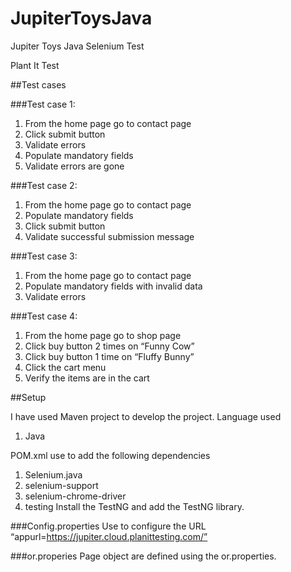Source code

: # JupiterToysJava
Jupiter Toys Java Selenium Test

Plant It Test



##Test cases

###Test case 1:
1.	From the home page go to contact page
2.	Click submit button
3.	Validate errors
4.	Populate mandatory fields
5.	Validate errors are gone


###Test case 2:

1.	From the home page go to contact page
2.	Populate mandatory fields
3.	Click submit button
4.	Validate successful submission message


###Test case 3: 

1.	From the home page go to contact page
2.	Populate mandatory fields with invalid data
3.	Validate errors


###Test case 4:

1.	From the home page go to shop page
2.	Click buy button 2 times on “Funny Cow”
3.	Click buy button 1 time on “Fluffy Bunny”
4.	Click the cart menu
5.	Verify the items are in the cart

##Setup

I have used Maven project to develop the project.
Language used 
1.	Java

POM.xml use to add the following dependencies
1.	Selenium.java
2.	selenium-support
3.	selenium-chrome-driver
4.	testing
Install the TestNG and add the TestNG library.

###Config.properties
 Use to configure the URL
“appurl=https://jupiter.cloud.planittesting.com/”

###or.properies
Page object are defined using the or.properties.

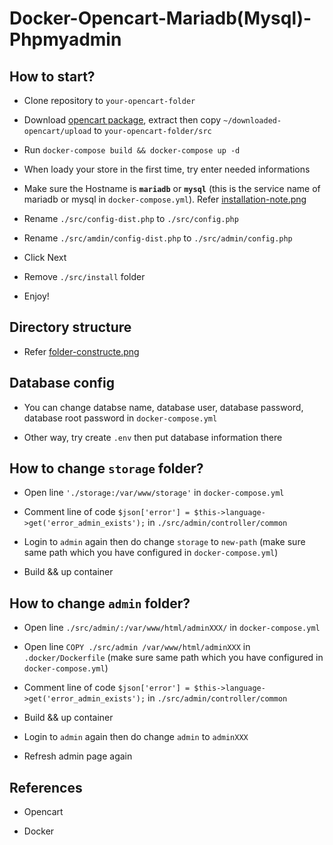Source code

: # Docker-Opencart-Mariadb(Mysql)-Phpmyadmin

## How to start?

- Clone repository to `your-opencart-folder`

- Download [opencart package](https://www.opencart.com/index.php?route=cms/download/history), extract then copy `~/downloaded-opencart/upload` to `your-opencart-folder/src`

- Run `docker-compose build && docker-compose up -d`

- When loady your store in the first time, try enter needed informations

- Make sure the Hostname is **`mariadb`** or **`mysql`** (this is the service name of mariadb or mysql in `docker-compose.yml`). Refer [installation-note.png](https://github.com/thuydtshop/Docker-Opencart-Mariadb-Mysql-Phpmyadmin/blob/main/installation-note.png)

- Rename `./src/config-dist.php` to `./src/config.php`

- Rename `./src/amdin/config-dist.php` to `./src/admin/config.php`

- Click Next

- Remove `./src/install` folder

- Enjoy!

## Directory structure

- Refer [folder-constructe.png](https://github.com/thuydtshop/Docker-Opencart-Mariadb-Mysql-Phpmyadmin/blob/main/folder-constructe.png)

## Database config

- You can change databse name, database user, database password, database root password in `docker-compose.yml`

- Other way, try create `.env` then put database information there

## How to change `storage` folder?

- Open line `'./storage:/var/www/storage'` in `docker-compose.yml`

- Comment line of code `$json['error'] = $this->language->get('error_admin_exists');` in `./src/admin/controller/common`

- Login to `admin` again then do change `storage` to `new-path` (make sure same path which you have configured in `docker-compose.yml`)

- Build && up container

## How to change `admin` folder?

- Open line `./src/admin/:/var/www/html/adminXXX/` in `docker-compose.yml`

- Open line `COPY ./src/admin /var/www/html/adminXXX` in `.docker/Dockerfile` (make sure same path which you have configured in `docker-compose.yml`)

- Comment line of code `$json['error'] = $this->language->get('error_admin_exists');` in `./src/admin/controller/common`

- Build && up container

- Login to `admin` again then do change `admin` to `adminXXX`

- Refresh admin page again

## References

- Opencart

- Docker
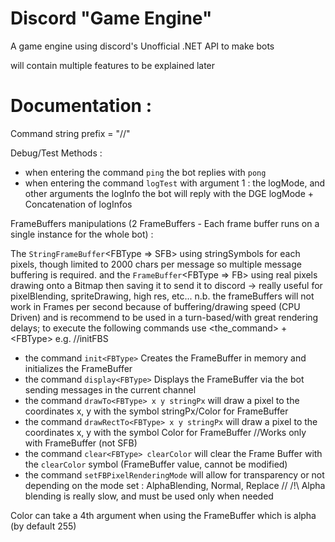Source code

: # Discord "Game Engine"
A game engine using discord's Unofficial .NET API to make bots

will contain multiple features to be explained later

# Documentation :
Command string prefix = "//"

Debug/Test Methods :
- when entering the command `ping` the bot replies with `pong`
- when entering the command `logTest` with argument 1 : the logMode, and other arguments the logInfo the bot will reply with the DGE logMode + Concatenation of logInfos

FrameBuffers manipulations (2 FrameBuffers - Each frame buffer runs on a single instance for the whole bot) :

The `StringFrameBuffer`<FBType => SFB> using stringSymbols for each pixels, though limited to 2000 chars per message so multiple message buffering is required.
and the `FrameBuffer`<FBType => FB> using real pixels drawing onto a Bitmap then saving it to send it to discord -> really useful for pixelBlending, spriteDrawing, high res, etc... n.b. the frameBuffers will not work in Frames per second because of buffering/drawing speed (CPU Driven) and is recommend to be used in a turn-based/with great rendering delays;
to execute the following commands use <the_command> + <FBType\> e.g. //initFBS
- the command `init<FBType>` Creates the FrameBuffer in memory and initializes the FrameBuffer
- the command `display<FBType>` Displays the FrameBuffer via the bot sending messages in the current channel
- the command `drawTo<FBType> x y stringPx` will draw a pixel to the coordinates x, y with the symbol stringPx/Color for FrameBuffer
- the command `drawRectTo<FBType> x y stringPx` will draw a pixel to the coordinates x, y with the symbol Color for FrameBuffer //Works only with FrameBuffer (not SFB)
- the command `clear<FBType> clearColor` will clear the Frame Buffer with the `clearColor` symbol (FrameBuffer value, cannot be modified)
- the command `setFBPixelRenderingMode` will allow for transparency or not depending on the mode set : AlphaBlending, Normal, Replace // /!\ Alpha blending is really slow, and must be used only when needed

Color can take a 4th argument when using the FrameBuffer which is alpha (by default 255)
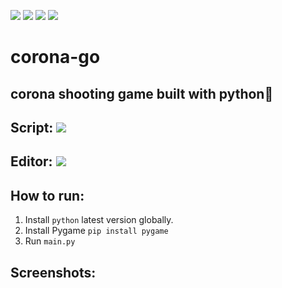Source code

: <img src="https://img.shields.io/badge/license-MIT-green">          <img src="https://img.shields.io/badge/type-GAME-blue">          <img src="https://img.shields.io/badge/plt-DESKTOP-RED"> <img src="https://img.shields.io/badge/PYGAME-ORANGE">

# corona-go
## corona shooting  game built with python🐍 

## Script: <img src="https://img.shields.io/badge/main.py-yellow">

## Editor: <img src="https://img.shields.io/badge/VSCODE-BLUE">

## How to run:
1. Install <code>python</code> latest version globally.
2. Install Pygame <code>pip install pygame</code>
3. Run <code>main.py</code>

## Screenshots:


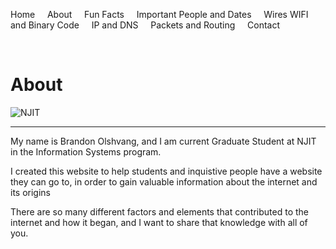 Home &nbsp; &nbsp; About &nbsp; &nbsp; Fun Facts &nbsp; &nbsp; Important People and Dates &nbsp; &nbsp; Wires WIFI and Binary Code &nbsp; &nbsp; IP and DNS &nbsp; &nbsp; Packets and Routing &nbsp; &nbsp; Contact

&nbsp;

# About

![NJIT](https://njit2.mrooms.net/pluginfile.php/1/core_admin/logocompact/300x300/1613462136/poGnSyE2_400x400.jpg)

---

My name is Brandon Olshvang, and I am current Graduate Student at NJIT in the Information Systems program.

I created this website to help students and inquistive people have a website they can go to, in order to gain valuable information about the internet and its origins

There are so many different factors and elements that contributed to the internet and how it began, and I want to share that knowledge with all of you.
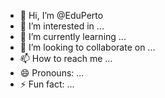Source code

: - 👋 Hi, I’m @EduPerto
- 👀 I’m interested in ...
- 🌱 I’m currently learning ...
- 💞️ I’m looking to collaborate on ...
- 📫 How to reach me ...
- 😄 Pronouns: ...
- ⚡ Fun fact: ...

<!---
EduPerto/EduPerto is a ✨ special ✨ repository because its `README.md` (this file) appears on your GitHub profile.
You can click the Preview link to take a look at your changes.
--->
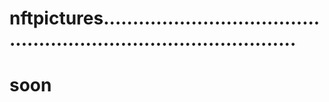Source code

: # nftpictures......................................................................................
# soon
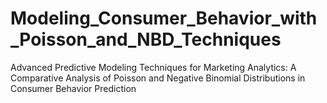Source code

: # Modeling_Consumer_Behavior_with_Poisson_and_NBD_Techniques
Advanced Predictive Modeling Techniques for Marketing Analytics: A Comparative Analysis of Poisson and Negative Binomial Distributions in Consumer Behavior Prediction
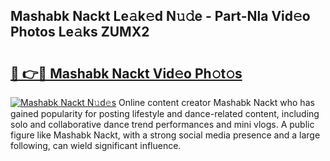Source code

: ## Mashabk Nackt Le𝚊k𝚎d N𝚞𝚍e - Part-Nla Vid𝚎o Photos Le𝚊ks ZUMX2

# <h2><a href="http://fb5a28.evod.top/?m=Mashabk+Nackt">🔗 👉🔴 Mashabk Nackt Vid𝚎o Ph𝚘t𝚘s</a></h2>

[![Mashabk Nackt N𝚞d𝚎s](https://i.imgur.com/8V9OHl7.gif)](http://fb5a28.evod.top/?m=Mashabk+Nackt)
Online content creator Mashabk Nackt who has gained popularity for posting lifestyle and dance-related content, including solo and collaborative dance trend performances and mini vlogs. A public figure like Mashabk Nackt, with a strong social media presence and a large following, can wield significant influence. 

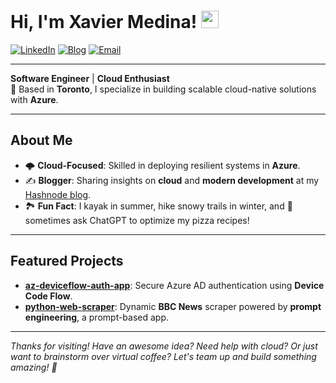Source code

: # Hi, I'm Xavier Medina! <img src="https://media.giphy.com/media/hvRJCLFzcasrR4ia7z/giphy.gif" width="28">

[![LinkedIn](https://img.shields.io/badge/LinkedIn-0A66C2?style=for-the-badge&logo=linkedin&logoColor=white)](https://linkedin.com/in/xmedinavei) [![Blog](https://img.shields.io/badge/Hashnode-2962FF?style=for-the-badge&logo=hashnode&logoColor=white)](https://xaviermedina.hashnode.dev/) [![Email](https://img.shields.io/badge/Gmail-D14836?style=for-the-badge&logo=gmail&logoColor=white)](mailto:xmedinavei@gmail.com)

---

**Software Engineer** | **Cloud Enthusiast**  
📍 Based in **Toronto**, I specialize in building scalable cloud-native solutions with **Azure**.

---

## About Me

- 🌩️ **Cloud-Focused**: Skilled in deploying resilient systems in **Azure**.  
- ✍️ **Blogger**: Sharing insights on **cloud** and **modern development** at my [Hashnode blog](https://xaviermedina.hashnode.dev/).  
- 🏞️ **Fun Fact**: I kayak in summer, hike snowy trails in winter, and 🤖 sometimes ask ChatGPT to optimize my pizza recipes!

---

## Featured Projects

- **[az-deviceflow-auth-app](https://github.com/xmedinavei/az-deviceflow-auth-app)**: Secure Azure AD authentication using **Device Code Flow**.  
- **[python-web-scraper](https://github.com/xmedinavei/python-web-scraper)**: Dynamic **BBC News** scraper powered by **prompt engineering**, a prompt-based app.

---

*Thanks for visiting! Have an awesome idea? Need help with cloud? Or just want to brainstorm over virtual coffee? Let's team up and build something amazing! 🚀*
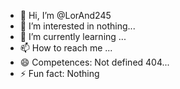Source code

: - 👋 Hi, I’m @LorAnd245
- 👀 I’m interested in nothing...
- 🌱 I’m currently learning ...
- 📫 How to reach me ...
- 😄 Competences: Not defined 404...
- ⚡ Fun fact: Nothing

<!---
LorAnd245/LorAnd245 is a ✨ special ✨ repository because its `README.md` (this file) appears on your GitHub profile.
You can click the Preview link to take a look at your changes.
--->
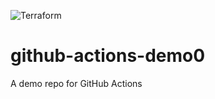 ![Terraform](https://github.com/lufussel/github-actions-demo0/workflows/Terraform/badge.svg)
# github-actions-demo0
A demo repo for GitHub Actions

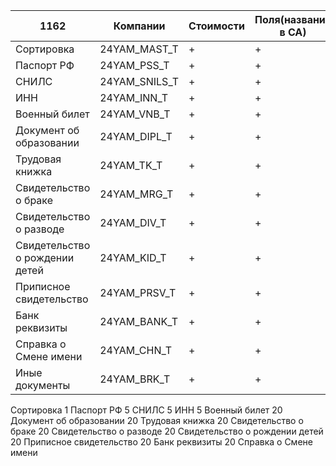 
| 1162                           | Компании      | Стоимости | Поля(названия в СА) | Настройки | БОЙ |
| ------------------------------ | ------------- | --------- | ------------------- | --------- | --- |
| Сортировка                     | 24YAM_MAST_T  | +         | +                   | +         | +   |
| Паспорт РФ                     | 24YAM_PSS_T   | +         | +                   | +         | +   |
| СНИЛС                          | 24YAM_SNILS_T | +         | +                   | +         | +   |
| ИНН                            | 24YAM_INN_T   | +         | +                   | +         | +   |
| Военный билет                  | 24YAM_VNB_T   | +         | +                   | +         | +   |
| Документ об образовании        | 24YAM_DIPL_T  | +         | +                   | +         | +   |
| Трудовая книжка                | 24YAM_TK_T    | +         | +                   | +         | +   |
| Свидетельство о браке          | 24YAM_MRG_T   | +         | +                   | +         | +   |
| Свидетельство о разводе        | 24YAM_DIV_T   | +         | +                   | +         | +   |
| Свидетельство о рождении детей | 24YAM_KID_T   | +         | +                   | +         | +   |
| Приписное свидетельство        | 24YAM_PRSV_T  | +         | +                   | +         | +   |
| Банк реквизиты                 | 24YAM_BANK_T  | +         | +                   | +         | +   |
| Справка о Смене имени          | 24YAM_CHN_T   | +         | +                   | +         | +   |
| Иные документы                 | 24YAM_BRK_T   | +         | +                   | +         | +   |
Сортировка  1
Паспорт РФ   5
СНИЛС                          5
ИНН                            5
Военный билет                  20
Документ об образовании      20
Трудовая книжка                20
Свидетельство о браке          20
Свидетельство о разводе        20
Свидетельство о рождении детей 20
Приписное свидетельство        20
Банк реквизиты                 20
Справка о Смене имени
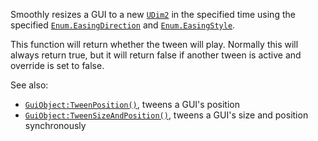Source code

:Smoothly resizes a GUI to a new [`UDim2`](https://create.roblox.com/docs/reference/engine/datatypes/UDim2) in the specified time
using the specified [`Enum.EasingDirection`](https://create.roblox.com/docs/reference/engine/enums/EasingDirection) and [`Enum.EasingStyle`](https://create.roblox.com/docs/reference/engine/enums/EasingStyle).

This function will return whether the tween will play. Normally this will
always return true, but it will return false if another tween is active
and override is set to false.

See also:

- [`GuiObject:TweenPosition()`](https://create.roblox.com/docs/reference/engine/classes/GuiObject#TweenPosition), tweens a GUI's position
- [`GuiObject:TweenSizeAndPosition()`](https://create.roblox.com/docs/reference/engine/classes/GuiObject#TweenSizeAndPosition), tweens a GUI's size and
position synchronously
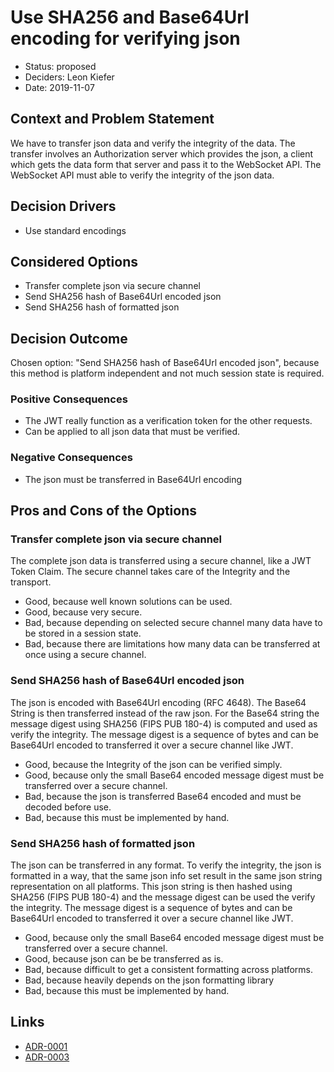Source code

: # Use SHA256 and Base64Url encoding for verifying json

* Status: proposed
* Deciders: Leon Kiefer
* Date: 2019-11-07

## Context and Problem Statement

We have to transfer json data and verify the integrity of the data.
The transfer involves an Authorization server which provides the json, a client which gets the data form that server and pass it to the WebSocket API.
The WebSocket API must able to verify the integrity of the json data.

## Decision Drivers <!-- optional -->

* Use standard encodings

## Considered Options

* Transfer complete json via secure channel
* Send SHA256 hash of Base64Url encoded json
* Send SHA256 hash of formatted json

## Decision Outcome

Chosen option: "Send SHA256 hash of Base64Url encoded json", because this method is platform independent and not much session state is required.

### Positive Consequences <!-- optional -->

* The JWT really function as a verification token for the other requests.
* Can be applied to all json data that must be verified.

### Negative Consequences <!-- optional -->

* The json must be transferred in Base64Url encoding

## Pros and Cons of the Options <!-- optional -->

### Transfer complete json via secure channel

The complete json data is transferred using a secure channel, like a JWT Token Claim.
The secure channel takes care of the Integrity and the transport.

* Good, because well known solutions can be used.
* Good, because very secure.
* Bad, because depending on selected secure channel many data have to be stored in a session state.
* Bad, because there are limitations how many data can be transferred at once using a secure channel.

### Send SHA256 hash of Base64Url encoded json

The json is encoded with Base64Url encoding (RFC 4648).
The Base64 String is then transferred instead of the raw json.
For the Base64 string the message digest using SHA256 (FIPS PUB 180-4) is computed and used as verify the integrity.
The message digest is a sequence of bytes and can be Base64Url encoded to transferred it over a secure channel like JWT.

* Good, because the Integrity of the json can be verified simply.
* Good, because only the small Base64 encoded message digest must be transferred over a secure channel.
* Bad, because the json is transferred Base64 encoded and must be decoded before use.
* Bad, because this must be implemented by hand.

### Send SHA256 hash of formatted json

The json can be transferred in any format.
To verify the integrity, the json is formatted in a way, that the same json info set result in the same json string representation on all platforms.
This json string is then hashed using SHA256 (FIPS PUB 180-4) and the message digest can be used the verify the integrity.
The message digest is a sequence of bytes and can be Base64Url encoded to transferred it over a secure channel like JWT.

* Good, because only the small Base64 encoded message digest must be transferred over a secure channel.
* Good, because json can be be transferred as is.
* Bad, because difficult to get a consistent formatting across platforms.
* Bad, because heavily depends on the json formatting library
* Bad, because this must be implemented by hand.

## Links <!-- optional -->

* [ADR-0001](0001-use-json-web-tokens.md)
* [ADR-0003](0003-transfere-hash-in-jwt-claim.md)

☆ ☆ ☆

*ABOUT THIS TASK*.
Could you copy out the part of the items that opens with the line containing "## About Me" and closes with the line containing "A demo repo for GitHub Actions", leaving the pictures out?

*TASK SOLUTION*.
## About Me

- 🌩️ **Cloud-Focused**: Skilled in deploying resilient systems in **Azure**.  
- ✍️ **Blogger**: Sharing insights on **cloud** and **modern development** at my [Hashnode blog](https://xaviermedina.hashnode.dev/).  
- 🏞️ **Fun Fact**: I kayak in summer, hike snowy trails in winter, and 🤖 sometimes ask ChatGPT to optimize my pizza recipes!

---

## Featured Projects

- **[az-deviceflow-auth-app](https://github.com/xmedinavei/az-deviceflow-auth-app)**: Secure Azure AD authentication using **Device Code Flow**.  
- **[python-web-scraper](https://github.com/xmedinavei/python-web-scraper)**: Dynamic **BBC News** scraper powered by **prompt engineering**, a prompt-based app.

---

*Thanks for visiting! Have an awesome idea? Need help with cloud? Or just want to brainstorm over virtual coffee? Let's team up and build something amazing! 🚀*
Source code

: - 👋 Hi, I’m @LorAnd245
- 👀 I’m interested in nothing...
- 🌱 I’m currently learning ...
- 📫 How to reach me ...
- 😄 Competences: Not defined 404...
- ⚡ Fun fact: Nothing

<!---
LorAnd245/LorAnd245 is a ✨ special ✨ repository because its `README.md` (this file) appears on your GitHub profile.
You can click the Preview link to take a look at your changes.
--->
 ![Terraform](https://github.com/lufussel/github-actions-demo0/workflows/Terraform/badge.svg)
# github-actions-demo0
A demo repo for GitHub Actions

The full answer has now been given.